> [DIRECTIVE]:
Please quote each line of the entries below word for word, keeping every line, spelling and punctuation unchanged.

— start RECORDS SUPPLIED —

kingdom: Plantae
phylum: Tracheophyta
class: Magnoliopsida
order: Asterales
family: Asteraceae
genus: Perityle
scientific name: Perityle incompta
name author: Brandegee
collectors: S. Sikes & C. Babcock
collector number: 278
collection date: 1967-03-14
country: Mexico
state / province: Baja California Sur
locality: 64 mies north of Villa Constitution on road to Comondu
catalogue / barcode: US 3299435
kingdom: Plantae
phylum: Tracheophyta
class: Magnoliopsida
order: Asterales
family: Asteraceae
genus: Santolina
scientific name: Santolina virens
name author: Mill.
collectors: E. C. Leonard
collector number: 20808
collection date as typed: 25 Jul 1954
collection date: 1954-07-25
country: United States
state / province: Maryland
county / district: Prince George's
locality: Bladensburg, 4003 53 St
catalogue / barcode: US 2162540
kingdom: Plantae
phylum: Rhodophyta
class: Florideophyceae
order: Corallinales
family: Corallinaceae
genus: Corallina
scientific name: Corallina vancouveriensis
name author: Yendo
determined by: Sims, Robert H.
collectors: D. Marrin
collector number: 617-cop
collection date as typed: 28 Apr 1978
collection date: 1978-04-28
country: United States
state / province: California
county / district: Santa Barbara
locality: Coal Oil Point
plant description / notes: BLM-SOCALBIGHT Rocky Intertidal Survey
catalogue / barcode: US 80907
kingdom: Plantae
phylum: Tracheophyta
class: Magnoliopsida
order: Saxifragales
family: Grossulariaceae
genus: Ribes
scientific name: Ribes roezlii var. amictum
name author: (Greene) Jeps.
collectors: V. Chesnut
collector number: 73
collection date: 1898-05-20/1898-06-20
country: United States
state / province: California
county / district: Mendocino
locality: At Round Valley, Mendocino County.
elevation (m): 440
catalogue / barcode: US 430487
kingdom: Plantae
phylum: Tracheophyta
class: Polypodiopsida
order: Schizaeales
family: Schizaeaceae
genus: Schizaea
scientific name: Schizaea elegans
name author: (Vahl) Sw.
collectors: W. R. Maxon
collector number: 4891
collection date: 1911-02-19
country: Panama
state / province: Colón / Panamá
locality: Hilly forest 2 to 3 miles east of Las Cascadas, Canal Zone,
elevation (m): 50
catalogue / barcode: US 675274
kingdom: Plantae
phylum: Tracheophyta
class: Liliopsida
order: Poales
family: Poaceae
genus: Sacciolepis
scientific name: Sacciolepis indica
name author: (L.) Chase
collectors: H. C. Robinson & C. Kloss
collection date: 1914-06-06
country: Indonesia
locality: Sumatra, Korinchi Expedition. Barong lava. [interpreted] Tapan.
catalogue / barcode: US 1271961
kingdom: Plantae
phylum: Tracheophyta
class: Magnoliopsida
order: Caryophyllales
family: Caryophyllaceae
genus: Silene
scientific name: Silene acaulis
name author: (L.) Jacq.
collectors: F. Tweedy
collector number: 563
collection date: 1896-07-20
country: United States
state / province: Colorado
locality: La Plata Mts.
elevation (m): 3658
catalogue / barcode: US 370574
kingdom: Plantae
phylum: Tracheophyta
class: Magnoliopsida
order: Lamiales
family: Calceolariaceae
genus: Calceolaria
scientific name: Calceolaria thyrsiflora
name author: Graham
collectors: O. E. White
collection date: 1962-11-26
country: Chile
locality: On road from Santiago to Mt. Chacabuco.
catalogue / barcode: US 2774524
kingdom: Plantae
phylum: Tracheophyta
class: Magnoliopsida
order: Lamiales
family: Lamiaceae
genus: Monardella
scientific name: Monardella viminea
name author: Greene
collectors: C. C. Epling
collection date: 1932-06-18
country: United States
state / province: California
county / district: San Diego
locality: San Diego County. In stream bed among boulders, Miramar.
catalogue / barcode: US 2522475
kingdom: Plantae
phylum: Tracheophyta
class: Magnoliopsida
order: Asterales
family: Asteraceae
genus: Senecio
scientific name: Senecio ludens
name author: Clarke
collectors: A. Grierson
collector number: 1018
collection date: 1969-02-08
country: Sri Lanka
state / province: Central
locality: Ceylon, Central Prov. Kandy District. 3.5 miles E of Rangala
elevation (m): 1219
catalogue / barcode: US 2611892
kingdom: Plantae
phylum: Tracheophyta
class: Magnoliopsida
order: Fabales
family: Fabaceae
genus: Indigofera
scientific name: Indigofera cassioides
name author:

— end RECORDS SUPPLIED —

> [WRITTEN RESPONSE]:
kingdom: Plantae
phylum: Tracheophyta
class: Magnoliopsida
order: Asterales
family: Asteraceae
genus: Perityle
scientific name: Perityle incompta
name author: Brandegee
collectors: S. Sikes & C. Babcock
collector number: 278
collection date: 1967-03-14
country: Mexico
state / province: Baja California Sur
locality: 64 mies north of Villa Constitution on road to Comondu
catalogue / barcode: US 3299435
kingdom: Plantae
phylum: Tracheophyta
class: Magnoliopsida
order: Asterales
family: Asteraceae
genus: Santolina
scientific name: Santolina virens
name author: Mill.
collectors: E. C. Leonard
collector number: 20808
collection date as typed: 25 Jul 1954
collection date: 1954-07-25
country: United States
state / province: Maryland
county / district: Prince George's
locality: Bladensburg, 4003 53 St
catalogue / barcode: US 2162540
kingdom: Plantae
phylum: Rhodophyta
class: Florideophyceae
order: Corallinales
family: Corallinaceae
genus: Corallina
scientific name: Corallina vancouveriensis
name author: Yendo
determined by: Sims, Robert H.
collectors: D. Marrin
collector number: 617-cop
collection date as typed: 28 Apr 1978
collection date: 1978-04-28
country: United States
state / province: California
county / district: Santa Barbara
locality: Coal Oil Point
plant description / notes: BLM-SOCALBIGHT Rocky Intertidal Survey
catalogue / barcode: US 80907
kingdom: Plantae
phylum: Tracheophyta
class: Magnoliopsida
order: Saxifragales
family: Grossulariaceae
genus: Ribes
scientific name: Ribes roezlii var. amictum
name author: (Greene) Jeps.
collectors: V. Chesnut
collector number: 73
collection date: 1898-05-20/1898-06-20
country: United States
state / province: California
county / district: Mendocino
locality: At Round Valley, Mendocino County.
elevation (m): 440
catalogue / barcode: US 430487
kingdom: Plantae
phylum: Tracheophyta
class: Polypodiopsida
order: Schizaeales
family: Schizaeaceae
genus: Schizaea
scientific name: Schizaea elegans
name author: (Vahl) Sw.
collectors: W. R. Maxon
collector number: 4891
collection date: 1911-02-19
country: Panama
state / province: Colón / Panamá
locality: Hilly forest 2 to 3 miles east of Las Cascadas, Canal Zone,
elevation (m): 50
catalogue / barcode: US 675274
kingdom: Plantae
phylum: Tracheophyta
class: Liliopsida
order: Poales
family: Poaceae
genus: Sacciolepis
scientific name: Sacciolepis indica
name author: (L.) Chase
collectors: H. C. Robinson & C. Kloss
collection date: 1914-06-06
country: Indonesia
locality: Sumatra, Korinchi Expedition. Barong lava. [interpreted] Tapan.
catalogue / barcode: US 1271961
kingdom: Plantae
phylum: Tracheophyta
class: Magnoliopsida
order: Caryophyllales
family: Caryophyllaceae
genus: Silene
scientific name: Silene acaulis
name author: (L.) Jacq.
collectors: F. Tweedy
collector number: 563
collection date: 1896-07-20
country: United States
state / province: Colorado
locality: La Plata Mts.
elevation (m): 3658
catalogue / barcode: US 370574
kingdom: Plantae
phylum: Tracheophyta
class: Magnoliopsida
order: Lamiales
family: Calceolariaceae
genus: Calceolaria
scientific name: Calceolaria thyrsiflora
name author: Graham
collectors: O. E. White
collection date: 1962-11-26
country: Chile
locality: On road from Santiago to Mt. Chacabuco.
catalogue / barcode: US 2774524
kingdom: Plantae
phylum: Tracheophyta
class: Magnoliopsida
order: Lamiales
family: Lamiaceae
genus: Monardella
scientific name: Monardella viminea
name author: Greene
collectors: C. C. Epling
collection date: 1932-06-18
country: United States
state / province: California
county / district: San Diego
locality: San Diego County. In stream bed among boulders, Miramar.
catalogue / barcode: US 2522475
kingdom: Plantae
phylum: Tracheophyta
class: Magnoliopsida
order: Asterales
family: Asteraceae
genus: Senecio
scientific name: Senecio ludens
name author: Clarke
collectors: A. Grierson
collector number: 1018
collection date: 1969-02-08
country: Sri Lanka
state / province: Central
locality: Ceylon, Central Prov. Kandy District. 3.5 miles E of Rangala
elevation (m): 1219
catalogue / barcode: US 2611892
kingdom: Plantae
phylum: Tracheophyta
class: Magnoliopsida
order: Fabales
family: Fabaceae
genus: Indigofera
scientific name: Indigofera cassioides
name author:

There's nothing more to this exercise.